У меня так засосало внутри, что в глазах потемнело от желанья. «Вот она, сирена Одиссева, губительница мужиков!» — Твердил я самому себе. «Улисс выдержал, а ты, мастер спорта, силовик, и подашься! А Тамара-маленькая, бесхитростная и простодушная, зря будет ждать тебя! Обещал ведь, а еще мнишь себя европейцем!».
— Тамара, у тебя семь пятниц на неделе, а у меня — только одна! Я уже обещал другой женщине провести с ней лето. Конечно, после того, как ты мне указала на дверь. Не я нарушил слово, а ты. И тебя я не подвел, не подведу и другую женщину, которой обещал!
— Ах, ах, у тебя есть и другая женщина! — запричитала Тамара, — а я-то тебе верила!
— Ни ты мне девственницей не досталась, ни я тебе нецелованным! — жестко сказал я Тамаре. Будем хоть честны и верны слову. Я обещал поехать с тобой и поехал бы, но ты отказалась. Тогда я дал слово другой и теперь сдержу его, если теперь она сама не пойдет на попятную. Такова уж наша мужицкая доля!
— А как же мое лето, мой отдых? Куда я поеду, ведь я уже вышла в отпуск! — проговорилась Тамара: она облегчила мне расставание.
— Надо было думать, когда указывала мне на дверь! Чао, какао! — я «сделал ручкой» и зашел в метро. — Господи, спасибо тебе, что не дал мне смалодушничать!
Этим же днем я прибыл в Ивановское через Черноголовку. Это сейчас мы знаем Черноголовку, как мощного производителя водки и газводы; а тогда тоже знали, но как поселок весьма серьезных физиков. Что-то они опасное для человечества производили, а что — не было дано знать простому народу.
Мы встретились в детском саду, и Тамара пошла показывать мне наш домик. Домик принадлежал местному жителю — Витьке-горбуну, доброму, но сильно пьющему парню. Сдал он этот домик нам дешево, а сам жил у какого-то приятеля. Комната в домике была одна, с койкой у печки, которую не топить было почему-то нельзя. Так что мы ночами просто плавали в поту от жары. Иногда Витька, уже сильно пьяный, приводил в домик своих друзей, и когда они допивались до положения риз, то оставались и на ночь. А нам приходилось перешагивать через валяющиеся на полу тела.

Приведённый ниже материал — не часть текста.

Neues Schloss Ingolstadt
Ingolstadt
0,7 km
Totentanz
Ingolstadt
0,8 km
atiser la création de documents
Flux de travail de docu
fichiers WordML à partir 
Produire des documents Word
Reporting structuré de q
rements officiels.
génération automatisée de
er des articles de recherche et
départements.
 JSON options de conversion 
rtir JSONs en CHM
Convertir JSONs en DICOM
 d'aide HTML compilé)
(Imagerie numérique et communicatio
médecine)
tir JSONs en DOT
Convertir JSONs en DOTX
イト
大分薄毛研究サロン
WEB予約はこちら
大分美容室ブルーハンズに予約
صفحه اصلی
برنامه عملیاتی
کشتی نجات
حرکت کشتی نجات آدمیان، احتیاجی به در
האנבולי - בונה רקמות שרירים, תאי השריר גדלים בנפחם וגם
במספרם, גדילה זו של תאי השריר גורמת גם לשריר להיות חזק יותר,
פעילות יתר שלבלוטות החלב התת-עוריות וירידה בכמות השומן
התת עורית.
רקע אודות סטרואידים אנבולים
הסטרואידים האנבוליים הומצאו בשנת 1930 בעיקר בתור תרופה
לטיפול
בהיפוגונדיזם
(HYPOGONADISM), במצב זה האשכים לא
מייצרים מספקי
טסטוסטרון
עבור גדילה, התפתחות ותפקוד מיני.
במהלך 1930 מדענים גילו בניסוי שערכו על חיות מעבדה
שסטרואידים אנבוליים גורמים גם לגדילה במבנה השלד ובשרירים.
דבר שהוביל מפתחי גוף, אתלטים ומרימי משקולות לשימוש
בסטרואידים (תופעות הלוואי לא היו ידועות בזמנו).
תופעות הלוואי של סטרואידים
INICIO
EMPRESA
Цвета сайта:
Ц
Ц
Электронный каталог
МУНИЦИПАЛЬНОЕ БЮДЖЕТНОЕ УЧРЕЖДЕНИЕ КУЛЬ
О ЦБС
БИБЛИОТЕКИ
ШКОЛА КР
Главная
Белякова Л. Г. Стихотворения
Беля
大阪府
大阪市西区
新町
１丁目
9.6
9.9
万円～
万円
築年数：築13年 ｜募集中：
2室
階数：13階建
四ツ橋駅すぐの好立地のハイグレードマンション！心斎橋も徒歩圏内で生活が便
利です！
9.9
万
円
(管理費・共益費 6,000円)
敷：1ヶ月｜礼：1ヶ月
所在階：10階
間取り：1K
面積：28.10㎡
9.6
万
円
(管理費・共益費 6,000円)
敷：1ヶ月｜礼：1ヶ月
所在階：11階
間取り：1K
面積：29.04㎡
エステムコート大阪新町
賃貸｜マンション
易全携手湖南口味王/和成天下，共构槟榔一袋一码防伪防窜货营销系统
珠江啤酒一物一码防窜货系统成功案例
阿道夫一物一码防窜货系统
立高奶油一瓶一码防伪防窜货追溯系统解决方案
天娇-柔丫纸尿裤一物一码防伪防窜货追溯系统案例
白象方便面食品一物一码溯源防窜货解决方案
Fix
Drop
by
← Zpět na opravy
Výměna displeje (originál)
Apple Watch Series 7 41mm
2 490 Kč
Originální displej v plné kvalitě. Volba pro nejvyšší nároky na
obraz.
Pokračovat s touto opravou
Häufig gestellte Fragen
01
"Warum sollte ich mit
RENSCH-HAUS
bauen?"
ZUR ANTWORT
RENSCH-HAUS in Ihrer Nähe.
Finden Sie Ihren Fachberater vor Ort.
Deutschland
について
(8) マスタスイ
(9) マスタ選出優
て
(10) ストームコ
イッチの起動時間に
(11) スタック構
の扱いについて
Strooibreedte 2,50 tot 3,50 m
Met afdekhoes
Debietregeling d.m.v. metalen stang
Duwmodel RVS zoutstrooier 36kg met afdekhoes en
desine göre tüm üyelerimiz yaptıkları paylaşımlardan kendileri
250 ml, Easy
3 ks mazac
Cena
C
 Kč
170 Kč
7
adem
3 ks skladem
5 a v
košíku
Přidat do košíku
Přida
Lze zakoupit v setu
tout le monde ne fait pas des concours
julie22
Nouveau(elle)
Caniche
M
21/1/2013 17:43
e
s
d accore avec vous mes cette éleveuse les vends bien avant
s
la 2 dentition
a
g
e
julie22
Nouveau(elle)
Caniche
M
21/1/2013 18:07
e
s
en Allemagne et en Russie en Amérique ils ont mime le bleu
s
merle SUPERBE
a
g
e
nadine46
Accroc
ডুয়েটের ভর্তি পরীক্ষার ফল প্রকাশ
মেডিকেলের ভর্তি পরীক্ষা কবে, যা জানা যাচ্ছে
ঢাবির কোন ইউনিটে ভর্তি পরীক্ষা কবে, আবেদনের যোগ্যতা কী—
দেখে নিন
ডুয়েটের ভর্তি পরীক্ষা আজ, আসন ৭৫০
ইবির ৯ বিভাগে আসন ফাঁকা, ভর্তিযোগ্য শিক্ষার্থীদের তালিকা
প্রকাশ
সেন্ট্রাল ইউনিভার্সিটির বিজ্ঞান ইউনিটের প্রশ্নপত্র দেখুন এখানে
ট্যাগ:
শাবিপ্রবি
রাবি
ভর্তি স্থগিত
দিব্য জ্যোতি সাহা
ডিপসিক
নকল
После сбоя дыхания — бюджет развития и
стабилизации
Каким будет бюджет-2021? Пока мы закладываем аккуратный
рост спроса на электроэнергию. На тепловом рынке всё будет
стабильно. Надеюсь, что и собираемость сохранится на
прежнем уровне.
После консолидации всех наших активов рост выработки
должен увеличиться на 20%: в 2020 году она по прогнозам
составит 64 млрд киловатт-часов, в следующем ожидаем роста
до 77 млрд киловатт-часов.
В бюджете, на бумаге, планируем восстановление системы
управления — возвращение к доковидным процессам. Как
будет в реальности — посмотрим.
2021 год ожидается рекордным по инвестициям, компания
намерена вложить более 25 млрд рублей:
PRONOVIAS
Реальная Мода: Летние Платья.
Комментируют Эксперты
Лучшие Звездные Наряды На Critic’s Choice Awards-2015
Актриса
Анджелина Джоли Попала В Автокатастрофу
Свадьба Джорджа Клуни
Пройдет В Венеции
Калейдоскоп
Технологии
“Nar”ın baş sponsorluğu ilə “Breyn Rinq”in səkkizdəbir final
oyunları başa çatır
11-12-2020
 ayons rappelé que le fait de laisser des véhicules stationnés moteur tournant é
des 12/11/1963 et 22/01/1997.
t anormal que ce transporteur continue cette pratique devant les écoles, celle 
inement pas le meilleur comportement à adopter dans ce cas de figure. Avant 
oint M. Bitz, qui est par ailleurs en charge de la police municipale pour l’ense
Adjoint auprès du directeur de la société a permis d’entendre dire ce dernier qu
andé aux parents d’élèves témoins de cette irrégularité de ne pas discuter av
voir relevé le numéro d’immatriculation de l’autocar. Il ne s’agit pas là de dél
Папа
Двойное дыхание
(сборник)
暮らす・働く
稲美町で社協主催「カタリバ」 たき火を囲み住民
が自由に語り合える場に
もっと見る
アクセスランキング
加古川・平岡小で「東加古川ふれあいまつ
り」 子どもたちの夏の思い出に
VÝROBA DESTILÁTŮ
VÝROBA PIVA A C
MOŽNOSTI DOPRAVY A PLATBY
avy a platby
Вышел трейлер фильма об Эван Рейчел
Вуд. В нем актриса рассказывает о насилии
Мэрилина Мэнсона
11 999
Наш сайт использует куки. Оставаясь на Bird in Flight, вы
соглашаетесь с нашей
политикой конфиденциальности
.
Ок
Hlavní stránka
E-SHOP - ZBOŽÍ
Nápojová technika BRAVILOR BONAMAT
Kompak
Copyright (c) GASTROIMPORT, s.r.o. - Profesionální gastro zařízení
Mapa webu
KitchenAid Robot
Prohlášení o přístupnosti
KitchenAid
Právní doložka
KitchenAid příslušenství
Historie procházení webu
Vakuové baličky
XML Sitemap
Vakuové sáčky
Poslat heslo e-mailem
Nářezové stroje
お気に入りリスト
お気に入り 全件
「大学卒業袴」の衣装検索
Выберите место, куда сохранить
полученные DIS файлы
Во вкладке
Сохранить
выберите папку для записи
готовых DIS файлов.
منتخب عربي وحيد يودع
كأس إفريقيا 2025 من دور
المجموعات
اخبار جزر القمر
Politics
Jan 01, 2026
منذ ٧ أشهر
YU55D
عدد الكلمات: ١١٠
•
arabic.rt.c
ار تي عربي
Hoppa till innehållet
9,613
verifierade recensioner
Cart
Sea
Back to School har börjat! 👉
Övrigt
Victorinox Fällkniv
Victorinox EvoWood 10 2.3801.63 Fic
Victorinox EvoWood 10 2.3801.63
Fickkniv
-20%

Туалет был во дворе, и туда нужно было проходить мимо собачьей будки, где на цепи сидела большая и свирепая с виду собака. Ее пасть, при натянутой как струна цепи, находилась в миллиметре от тела человека, проходящего в туалет. И именно этого миллиметра не хватало разъяренному чудовищу, чтобы задрать насмерть страждущего. Поэтому иногда человек так до туалета и не доходил — страх делал свое дело раньше.
Но, несмотря на все эти страсти, все было путем и весело. Сексуальный режим Тамару-маленькую в отличие от Тамары-грозной вполне устраивал. Не мешала даже жаркая печь, пьяные тела на полу и свирепая собака. Тамара-маленькая все воспринимала спокойно и как «подарок от Бога» — «Айнэ гутэнэ гебратэнэ ганц ист айнэ гутэнэ габэ фон Готт» — как любят говорить евреи на своем идиш.